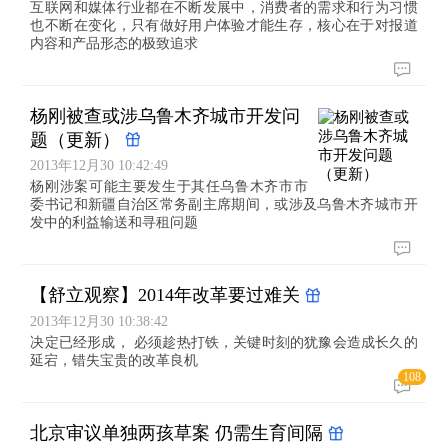
互联网和媒体行业都在不断发展中，消费者的需求和行为习惯
也不断在变化，只有做好用户体验才能生存，核心在于对报道
内容和产品形态的极致追求
杨刚被查或涉乌鲁木齐城市开发问
题（更新）
2013年12月30 10:42:49
杨刚涉案可能主要发生于其任乌鲁木齐市市
委书记和新疆自治区常务副主席期间，或涉及乌鲁木齐城市开
发中的利益输送和寻租问题
【舒立观察】2014年改革要过难关
2013年12月30 10:38:42
决定已经形成， 必须趁热打铁，关键时刻的犹豫会造成长久的
延宕，错失宝贵的改革良机
108
北京审议单独两孩草案 仍需生育间隔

OPDRACHT: Schrijf de tekst uit alle records hierboven letterlijk over. Laat de afbeeldingen weg.

OPLOSSING:
互联网和媒体行业都在不断发展中，消费者的需求和行为习惯
也不断在变化，只有做好用户体验才能生存，核心在于对报道
内容和产品形态的极致追求
杨刚被查或涉乌鲁木齐城市开发问
题（更新）
2013年12月30 10:42:49
杨刚涉案可能主要发生于其任乌鲁木齐市市
委书记和新疆自治区常务副主席期间，或涉及乌鲁木齐城市开
发中的利益输送和寻租问题
【舒立观察】2014年改革要过难关
2013年12月30 10:38:42
决定已经形成， 必须趁热打铁，关键时刻的犹豫会造成长久的
延宕，错失宝贵的改革良机
108
北京审议单独两孩草案 仍需生育间隔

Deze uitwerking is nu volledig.